Page images and extracted text:
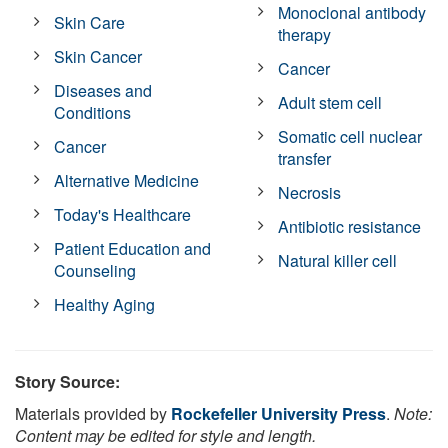
Monoclonal antibody
Skin Care
therapy
Skin Cancer
Cancer
Diseases and
Adult stem cell
Conditions
Somatic cell nuclear
Cancer
transfer
Alternative Medicine
Necrosis
Today's Healthcare
Antibiotic resistance
Patient Education and
Natural killer cell
Counseling
Healthy Aging
Story Source:
Materials provided by
Rockefeller University Press
.
Note:
Content may be edited for style and length.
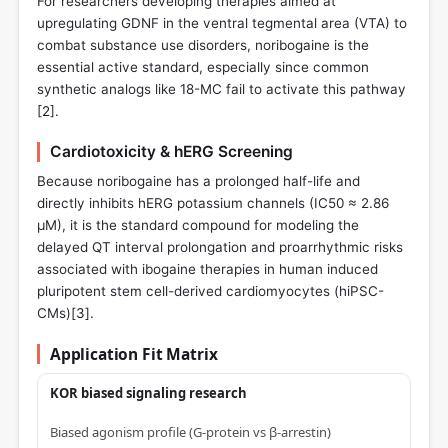
For researchers developing therapies aimed at
upregulating GDNF in the ventral tegmental area (VTA) to
combat substance use disorders, noribogaine is the
essential active standard, especially since common
synthetic analogs like 18-MC fail to activate this pathway
[
2
].
Cardiotoxicity & hERG Screening
Because noribogaine has a prolonged half-life and
directly inhibits hERG potassium channels (IC50 ≈ 2.86
µM), it is the standard compound for modeling the
delayed QT interval prolongation and proarrhythmic risks
associated with ibogaine therapies in human induced
pluripotent stem cell-derived cardiomyocytes (hiPSC-
CMs)[
3
].
Application Fit Matrix
KOR biased signaling research
Biased agonism profile (G-protein vs β‑arrestin)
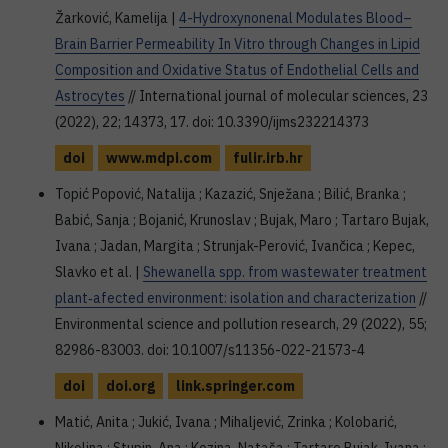
Žarković, Kamelija |
4-Hydroxynonenal Modulates Blood–
Brain Barrier Permeability In Vitro through Changes in Lipid
Composition and Oxidative Status of Endothelial Cells and
Astrocytes
// International journal of molecular sciences, 23
(2022), 22; 14373, 17. doi: 10.3390/ijms232214373
doi
www.mdpi.com
fulir.irb.hr
Topić Popović, Natalija ; Kazazić, Snježana ; Bilić, Branka ;
Babić, Sanja ; Bojanić, Krunoslav ; Bujak, Maro ; Tartaro Bujak,
Ivana ; Jadan, Margita ; Strunjak-Perović, Ivančica ; Kepec,
Slavko et al. |
Shewanella spp. from wastewater treatment
plant‑afected environment: isolation and characterization
//
Environmental science and pollution research, 29 (2022), 55;
82986-83003. doi: 10.1007/s11356-022-21573-4
doi
doi.org
link.springer.com
Matić, Anita ; Jukić, Ivana ; Mihaljević, Zrinka ; Kolobarić,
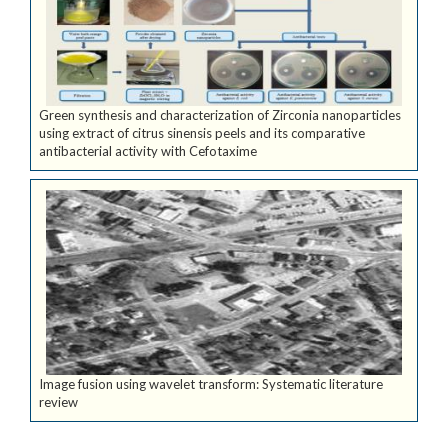
Green synthesis and characterization of Zirconia nanoparticles
using extract of citrus sinensis peels and its comparative
antibacterial activity with Cefotaxime
Image fusion using wavelet transform: Systematic literature
review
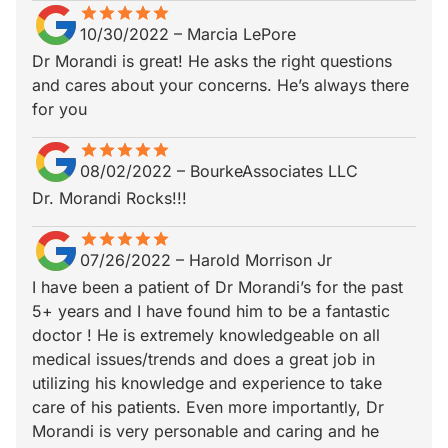
star
star_border
star
star_border
star
star_border
star
star_border
star
star_border
10/30/2022
–
Marcia LePore
Dr Morandi is great! He asks the right questions
and cares about your concerns. He’s always there
for you
star
star_border
star
star_border
star
star_border
star
star_border
star
star_border
08/02/2022
–
BourkeAssociates LLC
Dr. Morandi Rocks!!!
star
star_border
star
star_border
star
star_border
star
star_border
star
star_border
07/26/2022
–
Harold Morrison Jr
I have been a patient of Dr Morandi’s for the past
5+ years and I have found him to be a fantastic
doctor ! He is extremely knowledgeable on all
medical issues/trends and does a great job in
utilizing his knowledge and experience to take
care of his patients. Even more importantly, Dr
Morandi is very personable and caring and he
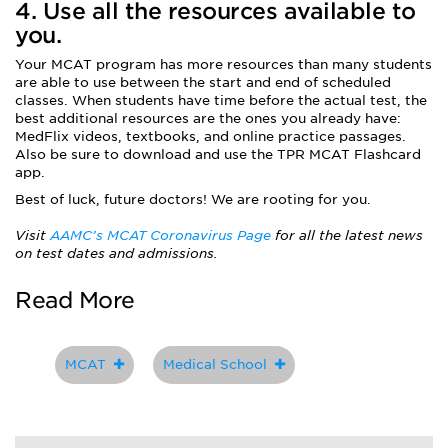
4. Use all the resources available to
you.
Your MCAT program has more resources than many students
are able to use between the start and end of scheduled
classes. When students have time before the actual test, the
best additional resources are the ones you already have:
MedFlix videos, textbooks, and online practice passages.
Also be sure to download and use the TPR MCAT Flashcard
app.
Best of luck, future doctors! We are rooting for you.
Visit
AAMC’s MCAT Coronavirus Page
for all the latest news
on test dates and admissions.
Read More
MCAT
Medical School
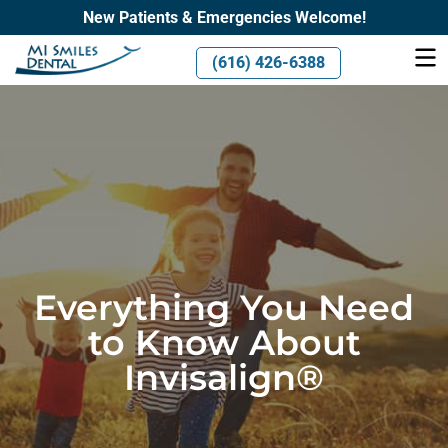
New Patients & Emergencies Welcome!
(616) 426-6388
Everything You Need
to Know About
Invisalign®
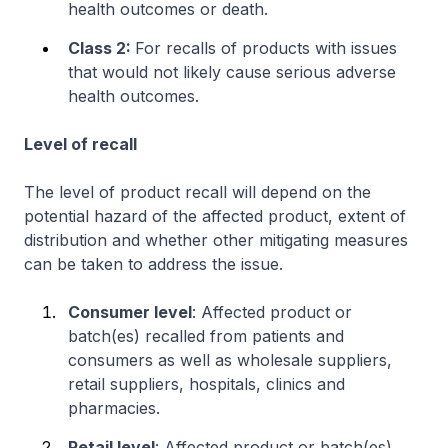
health outcomes or death.
Class 2:
For recalls of products with issues
that would not likely cause serious adverse
health outcomes.
Level of recall
The level of product recall will depend on the
potential hazard of the affected product, extent of
distribution and whether other mitigating measures
can be taken to address the issue.
Consumer level
: Affected product or
batch(es) recalled from patients and
consumers as well as wholesale suppliers,
retail suppliers, hospitals, clinics and
pharmacies.
Retail level
: Affected product or batch(es)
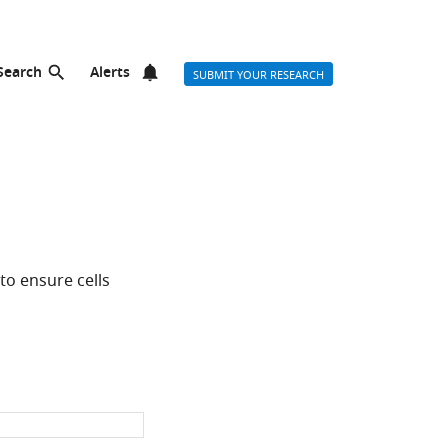
Search
Alerts
SUBMIT YOUR RESEARCH
to ensure cells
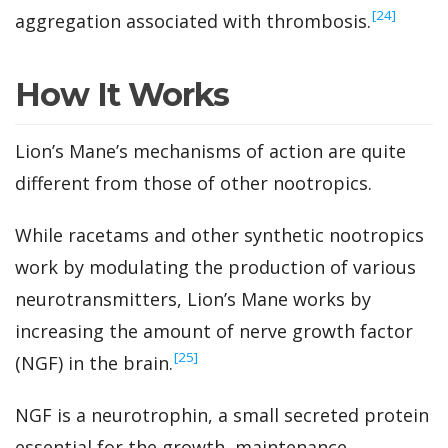
‍[24]
aggregation associated with thrombosis.
How It Works
Lion’s Mane’s mechanisms of action are quite
different from those of other nootropics.
While racetams and other synthetic nootropics
work by modulating the production of various
neurotransmitters, Lion’s Mane works by
increasing the amount of nerve growth factor
‍[25]
(NGF) in the brain.
NGF is a neurotrophin, a small secreted protein
essential for the growth, maintenance,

- [What to work on] Return, with no change at all, every line in the entries above from the line containing "classes. When students" through the line containing "Medical School".

- [Solution to this task]
classes. When students have time before the actual test, the
best additional resources are the ones you already have:
MedFlix videos, textbooks, and online practice passages.
Also be sure to download and use the TPR MCAT Flashcard
app.
Best of luck, future doctors! We are rooting for you.
Visit
AAMC’s MCAT Coronavirus Page
for all the latest news
on test dates and admissions.
Read More
MCAT
Medical School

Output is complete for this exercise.